Be Smart About Your Sexual Partner
If you’re part of the GBMSM community, the safest thing you can do is reduce the number of sexual partners you have, says the CDC. You don’t have to abstain from sex, but you should limit intimate contact to closed circles where you know you aren’t taking unnecessary risks or exhibiting symptoms. Practicing safe sex by using condoms or using dental dams is also a good idea. Not only does it limit the amount of exposed skin (to a lesser extent), but it also protects you in case researchers confirm that monkeypox can indeed be transmitted sexually. increase. fluid.
Also, you have to remember that there are different ways to have sex, some of which don’t require touching or being in the same room with your partner. Take this as an opportunity to get creative and explore these options as sexual alternatives.
Anonymity is another matter. We know the thrill of having sex with a stranger is the ‘stranger’ part. However, to stop the spread of the virus, it is important to stay informed at all times. Anonymous sex rarely gives people the opportunity to have an honest conversation about their level of monkeypox exposure, potential symptoms, or vaccination status. enables everyone involved to stay safe, make informed decisions, and clearly determine how much risk is acceptable.

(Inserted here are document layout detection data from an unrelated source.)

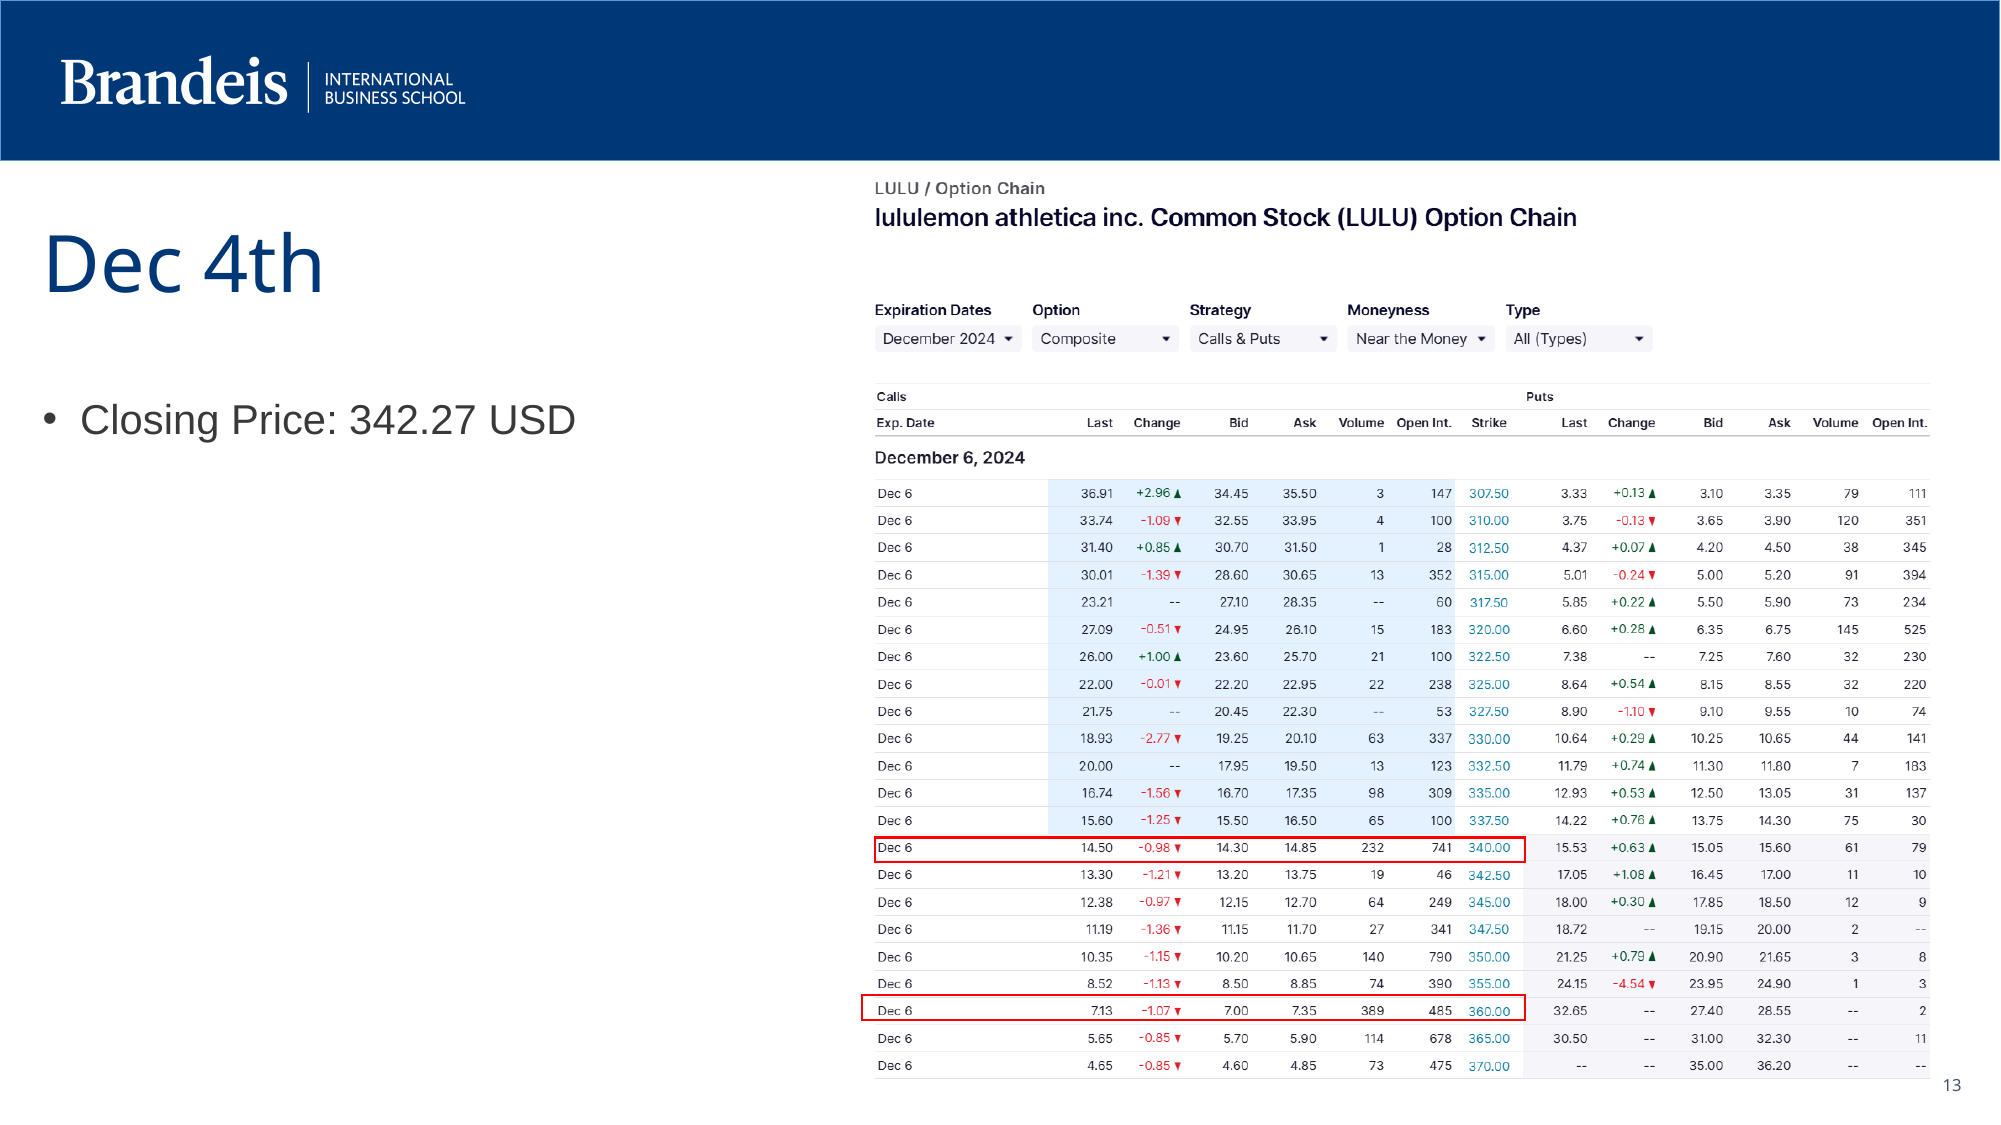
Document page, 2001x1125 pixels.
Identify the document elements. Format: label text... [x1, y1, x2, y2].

picture [50, 49, 477, 119]
list Closing Price: 342.27 USD [42, 337, 838, 1008]
picture [862, 177, 1943, 1088]
list Dec 4th [42, 223, 862, 312]
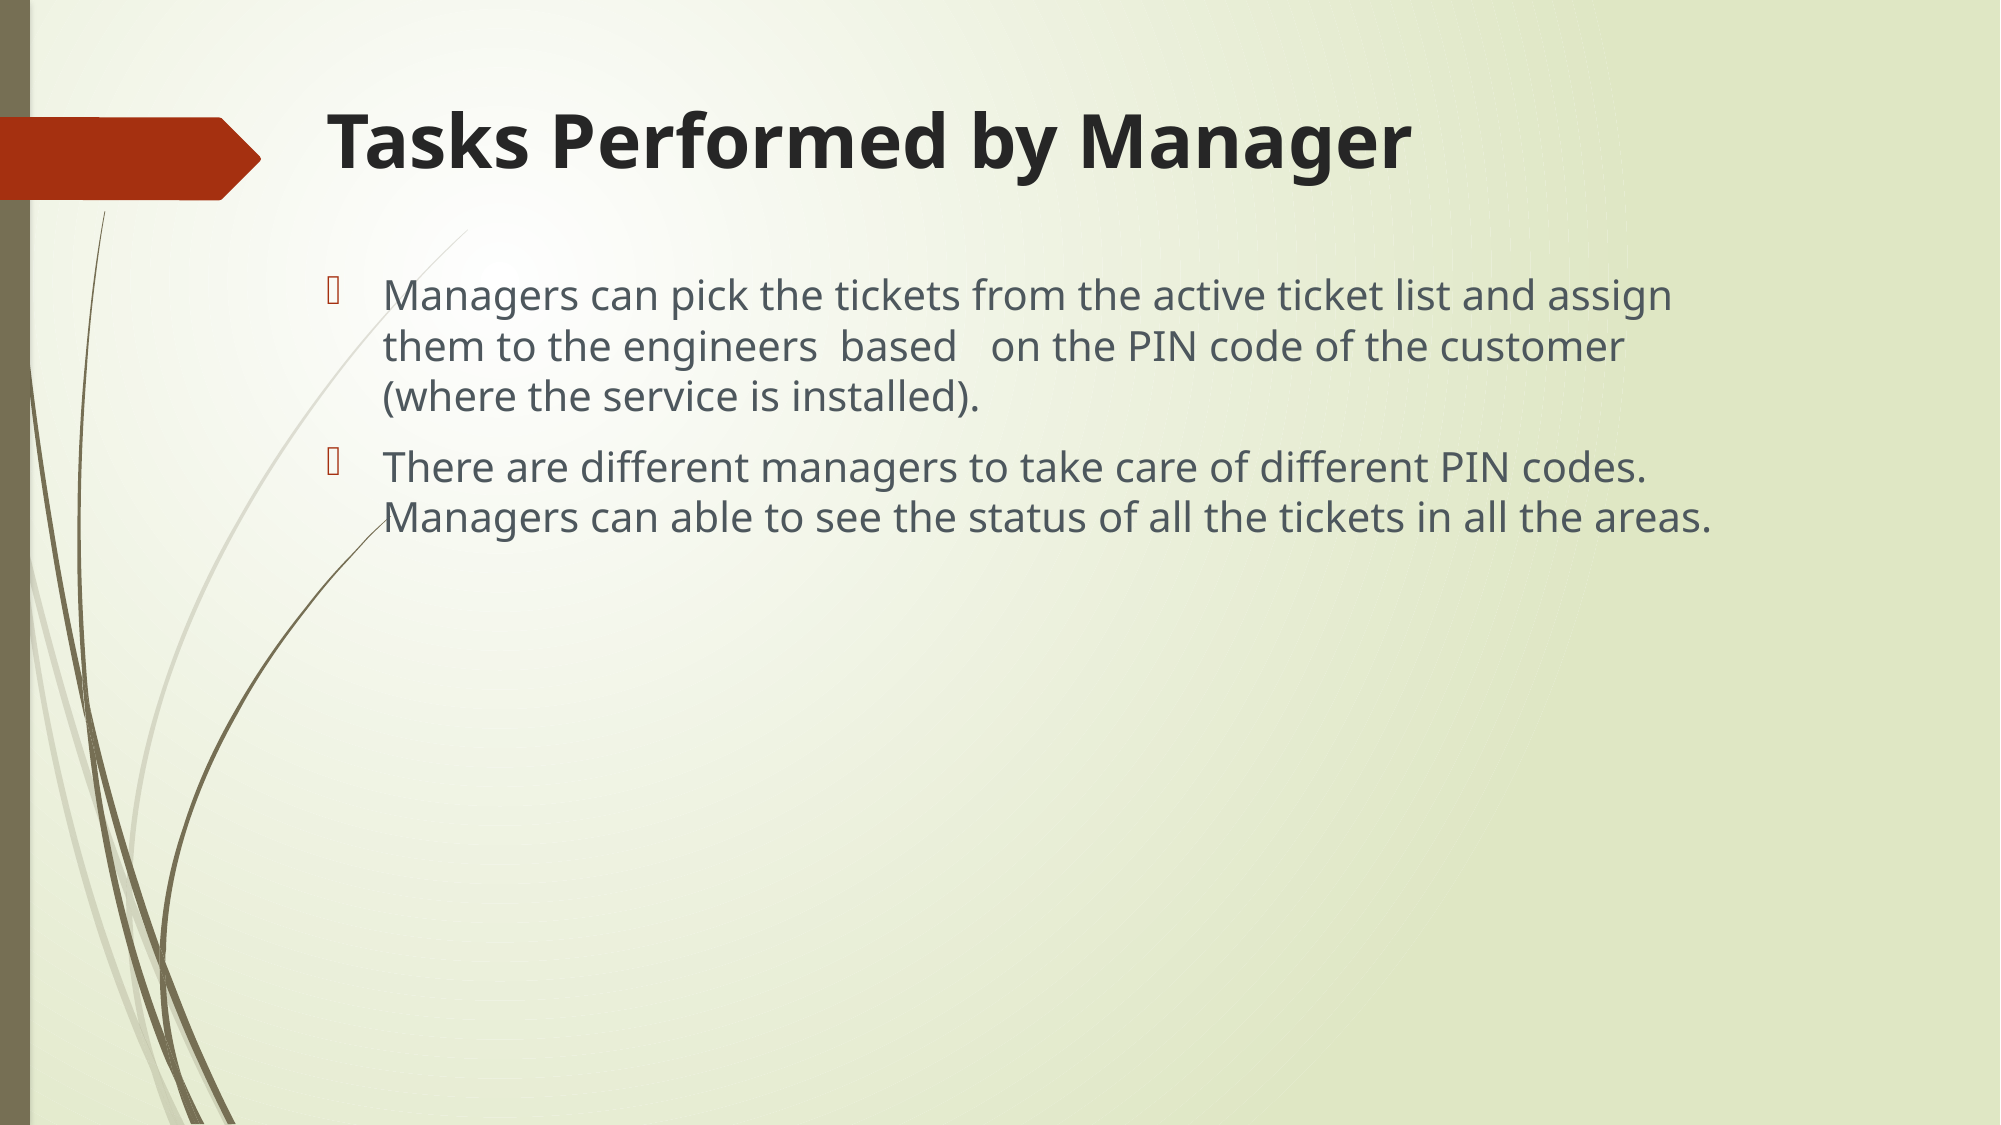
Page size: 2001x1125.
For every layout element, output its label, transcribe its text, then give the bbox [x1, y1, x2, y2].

list Managers can pick the tickets from the active ticket list and assign them to the engineers based on the PIN code of the customer (where the service is installed). There are different managers to take care of different PIN codes. Managers can able to see the status of all the tickets in all the areas. [311, 261, 1774, 882]
title Tasks Performed by Manager [311, 85, 1774, 261]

And since you’re already having a conversation, don’t forget to exchange real names and contact information with potential partners. This includes people who do everything in between.
Also, if you are not confident that you can break the spell of anonymity, avoid situations where anonymous sex is most likely to occur, such as sex clubs, sex parties, and other situations where casual sex is commonplace. please.
get the monkeypox vaccine
Getting vaccinated against monkeypox is also important for prevention. Vaccine eligibility parameters vary from state to state, but in general, all members of the GBMSM community and their sexual networks should be able to receive two doses. Please contact your local health department to see if you are eligible. Please note that even if you are able to get a reservation, it may take a while to get it due to low inventory. Therefore, as a complementary measure, it is important to reduce exposure as much as possible.
Keep your distance and keep things clean in high-risk situations
Reducing exposure to nonsexual skin-to-skin contact with strangers is also a good idea, says the CDC. If you’re going to a party, it’s a good idea to consider covering your skin. Long-sleeved shirts and pants may not be ideal club attire, but they will reduce your chances of exposure.
If you know someone who has monkeypox, avoid seeing them until the infection has subsided. Also, if you live with them or may be in close contact, keep your distance, cover your hands with disposable gloves, wear a close-fitting face mask, and a long-sleeved shirt that you can wash or wear. Wear trousers and a closed container immediately after. Otherwise, make sure they are segregated in their own space, manage their waste according to CDC guidelines, and clean up common areas they still have access to.
“Monkeypox is actually a very easy virus to kill,” says Roberts. “Alcoholic wipes, soap and water, sanitizer, all of these kill viruses really easily.”
In general, surfaces such as kitchen counters, doorknobs, and light switches should be sanitized regularly, according to the CDC. You should wash your hands frequently. If you’re unsure if your cleaning agent will work, the EPA publishes a list of approved disinfectants.
don’t forget your pets
Finally, remember that monkeypox is a zoonotic disease. This means that it can be transmitted from humans to certain animals such as dogs, hedgehogs, and other rodents, and vice versa. Keep pets safe by preventing them from coming into contact with infected people. If possible, ask a friend or family member from another household to look after your pet for as long as the infection lasts.CDC recommends if your pet has monkeypox alert the veterinarian immediately Helps run tests and plan treatment and isolation.